Essendo una specie tropicale, più precisamente di origine sud-est asiatica (le prime tracce del frutto sono state rinvenute a Papua Nuova Guinea e risalgono a circa 9000 anni fa) il banano necessita di un clima mite, piuttosto umido e soprattutto stabile. Nessuna gelata, moderata esposizione al sole. E soprattutto riparo dal vento che, oltre a sfrangiare piuttosto facilmente le enormi foglie, può anche spezzare il fusto erbaceo della pianta, fragile proprio perché non lignificato. Per questi motivi il banano può vivere bene all’aperto solo in alcune zone d’Italia. Altrove meglio ospitarlo in un grande vaso con terreno fertile e fresco, ma indoor.

Nutella raccoglie una foglia secca di banano caduta a terra.

Io nel Giardino Felice ho trovato un angolino perfetto per loro: protetta dai venti forti dell’autunno grazie ad un alto terrazzamento alle spalle, la piccola colonia risiede in un luogo illuminato dal sole solo fino a mezzogiorno, poi il grande muro inizia a fare ombra, proteggendo da scottature e aridità eccessiva. Lì non irrigo mai.

Agisco diversamente per la nursery nei vasi, nascondendoli tra le piante più alte del potted garden (vi ricordate cos’è? In caso contrario, leggete qui), che li aiutano a non disperdere l’umidità necessaria. Durante la bella stagione li bagno un paio di volte a settimana, e controllo che il terreno sia sempre sciolto, ricco e fresco.

Attendendo il casco

Ecco il casco di banane in maturazione e il fiore.

Nonostante il mio vicino di casa mi mostri orgoglioso ogni anno almeno un casco di frutti (più piccoli rispetto a quelli in commercio ma… comunque che invidia!), i miei banani non mi hanno ancora regalato nemmeno una fioritura, della quale già mi accontenterei, perché davvero strepitosa (inoltre nella cucina bengalese i fiori si mangiano crudi e cotti. Chissà che sapore hanno?).

Per ora non mi resta che godermi il lento fluttuare al vento delle foglie frastagliate, sognando frutti sani su caschi enormi che, sono sicura, arriveranno anche da me (nelle giuste condizioni ognuno di loro può pesare fino a 50kg e comprendere decine di banane).

Pillola verde: frutto climaterico

Piccolo banano nato l’anno scorso e appena rinvasato.

Sapete chi e cosa sono i frutti climaterici? Sono quelli che, esattamente come il banano, continuano la maturazione anche dopo esser stati staccati dalla pianta.

Altri climaterici più nostrani, o meglio adatti al nostro clima, sono: mela, caco, kiwi, ma anche fico, pera, pesca e melone.

Curiosità: non solo cibo

Dettaglio della foglia: con il vento si sfalda in molteplici striscioline.

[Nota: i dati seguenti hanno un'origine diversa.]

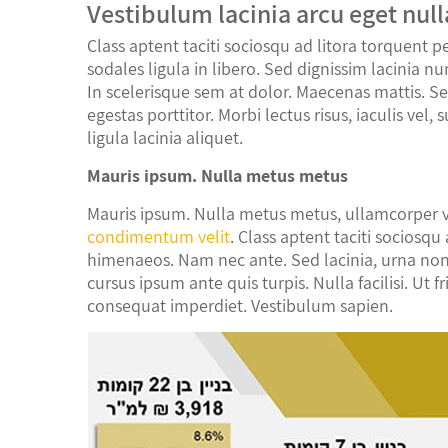
Vestibulum lacinia arcu eget null
Class aptent taciti sociosqu ad litora torquent 
sodales ligula in libero. Sed dignissim lacinia 
In scelerisque sem at dolor. Maecenas mattis. Sed
egestas porttitor. Morbi lectus risus, iaculis vel,
ligula lacinia aliquet.
Mauris ipsum. Nulla metus metus
Mauris ipsum. Nulla metus metus, ullamcorper ve
condimentum velit
. Class aptent taciti sociosq
himenaeos. Nam nec ante. Sed lacinia, urna non 
cursus ipsum ante quis turpis. Nulla facilisi. Ut f
consequat imperdiet. Vestibulum sapien.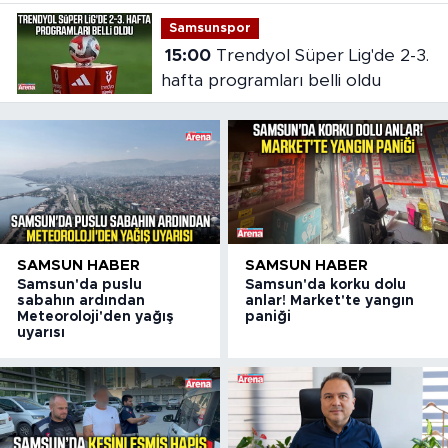
Samsunspor
15:00
Trendyol Süper Lig'de 2-3.
hafta programları belli oldu
SAMSUN HABER
SAMSUN HABER
Samsun'da puslu
Samsun'da korku dolu
sabahın ardından
anlar! Market'te yangın
Meteoroloji'den yağış
paniği
uyarısı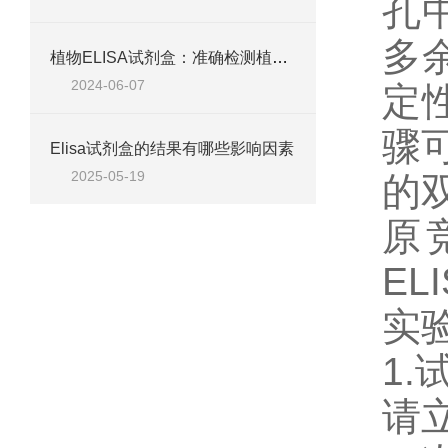
孔
多
植物ELISA试剂盒：准确检测植物激素与抗体
2024-06-07
定
骤
Elisa试剂盒的结果有哪些影响因素
2025-05-19
的
原
EL
实
1
请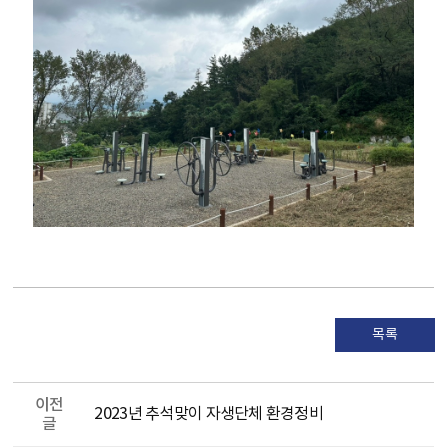
목록
이전
2023년 추석맞이 자생단체 환경정비
글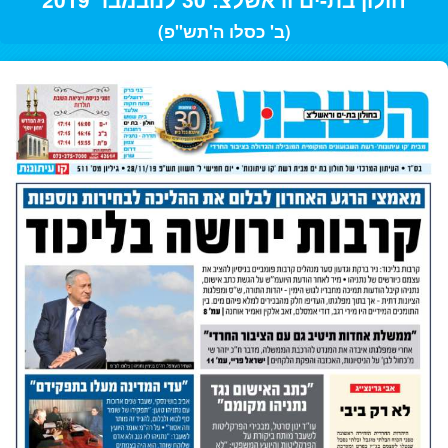
(ב' כסלו ה'תש"פ)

Dopo aver gustato il frutto, è possibile utilizzare la buccia come lucido per scarpe “ecologico”. Basta strofinare delicatamente il suo interno sulla pelle di borse e scarpe, rimuovendo gli eventuali residui di polpa con un panno pulito e asciutto. Et voilà!

Momento di pulizia. Potatura delle foglie più rovinate dal vento.

Sempre a tema “usi alternativi e naturali”, le foglie del banano possono esser impiegate per avvolgere o appoggiare i cibi, grazie alla loro grandezza, flessibilità e impermeabilità. Ma mi raccomando, se volete farlo (e il risultato nel piatto è davvero molto scenografico), siate sicuri che le piante dalle quali prelevate le foglie siano coltivate in maniera biologica.